With the FDA choosing to place Epidiolex on the lowest rung possible, it would appear to open the door to a possible rescheduling or de-scheduling (i.e., removal from the controlled substances list) of cannabidiol in the not-too-distant future at the federal level. Considering that 46 out of 50 states already allow CBD use in some capacity, GW Pharmaceuticals may be the catalyst responsible for changing the legality and access of cannabidiol.
Making history isn't the same as making profits
Interestingly, though, GW Pharmaceuticals may not make its shareholders a lot of money over the long run, despite being a maverick in the cannabinoid-drug space.
The company is set to launch Epidiolex within the next five weeks, and when it does, it'll be the lone FDA-approved therapy for Dravet syndrome and one of the newest medicines for LGS. However, it's unlikely to be the only game in town when it comes to Dravet syndrome, thanks to Zogenix (ZGNX).

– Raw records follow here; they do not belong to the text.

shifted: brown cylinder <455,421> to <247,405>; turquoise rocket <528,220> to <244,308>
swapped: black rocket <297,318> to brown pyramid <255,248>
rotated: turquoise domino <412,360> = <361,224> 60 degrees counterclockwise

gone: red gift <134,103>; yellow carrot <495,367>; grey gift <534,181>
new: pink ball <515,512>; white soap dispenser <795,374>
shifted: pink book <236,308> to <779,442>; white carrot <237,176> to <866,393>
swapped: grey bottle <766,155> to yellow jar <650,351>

Image source: Getty Images.
Back in July, Zogenix announced late-stage data for lead Dravet syndrome drug ZX008. In the study, ZX008 reduced convulsive seizures by almost 63% from baseline, with slightly more than a third of ZX008 patients (36%) demonstrating a convulsive seizure decline of 75% or greater. In other words, Zogenix's lead compound also ran circles around the placebo, and while no apples-to-apples comparisons can be made between Epidiolex and ZX008, physicians and patients may wind up being more attracted to Zogenix's trial results and higher percentage reductions from baseline, which would be a concern for GW Pharmaceuticals.
And just to make matters a bit worse for GW Pharmaceuticals and its shareholders, Zogenix is coming for LGS patients, too. Results from a midstage, long-term extension study involving LGS patients showed that the group taking ZX008 had a 58% reduction in convulsive seizures from baseline, including exactly a third who saw a 75% or greater reduction.

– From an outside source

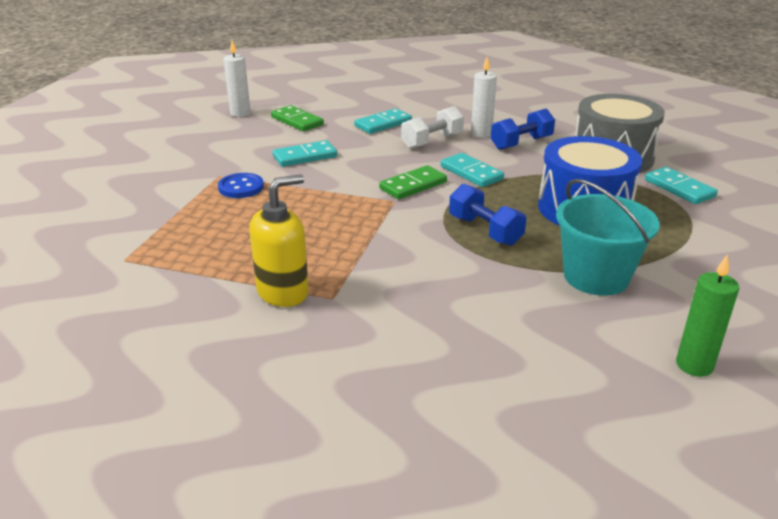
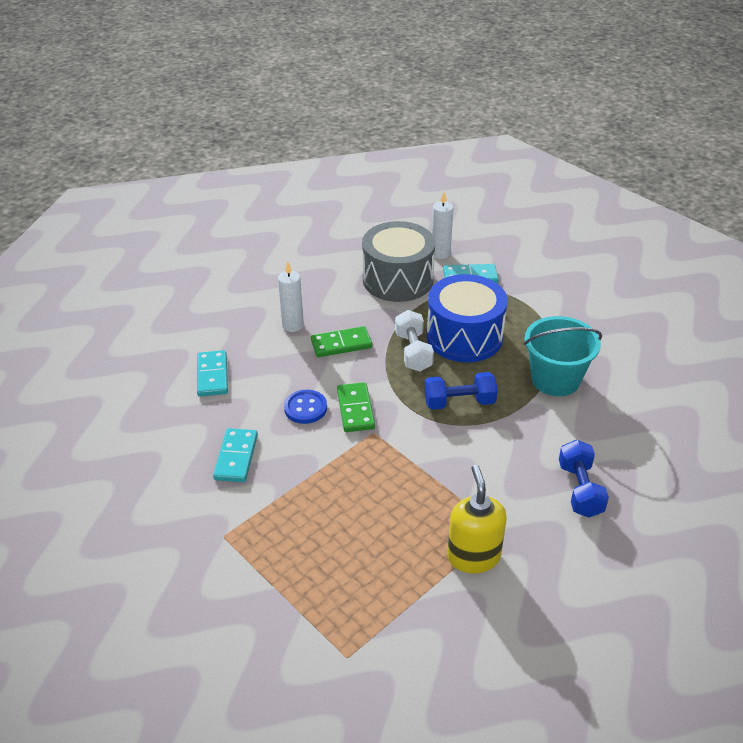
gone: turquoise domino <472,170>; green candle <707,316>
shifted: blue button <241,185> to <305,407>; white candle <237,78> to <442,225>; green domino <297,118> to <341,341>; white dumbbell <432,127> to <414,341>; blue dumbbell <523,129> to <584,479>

As my colleague Todd Campbell noted last week, there's a lot to be hashed out between these two drug when it comes to safety. Neither offers what Todd called a "pristine" safety profile, with Epidiolex causing concern over elevated liver enzymes, and ZX008 containing fenfluramine, which was the "fen" component of the obesity drug "fen-phen" that was removed from pharmacy shelves in the 1990s after being linked to cardiac problems.
The deck is clearly stacked against GW Pharmaceuticals, even though the company is a trendsetter -- and that's something investors will want to keep in mind as its market cap bloats to nearly $5 billion.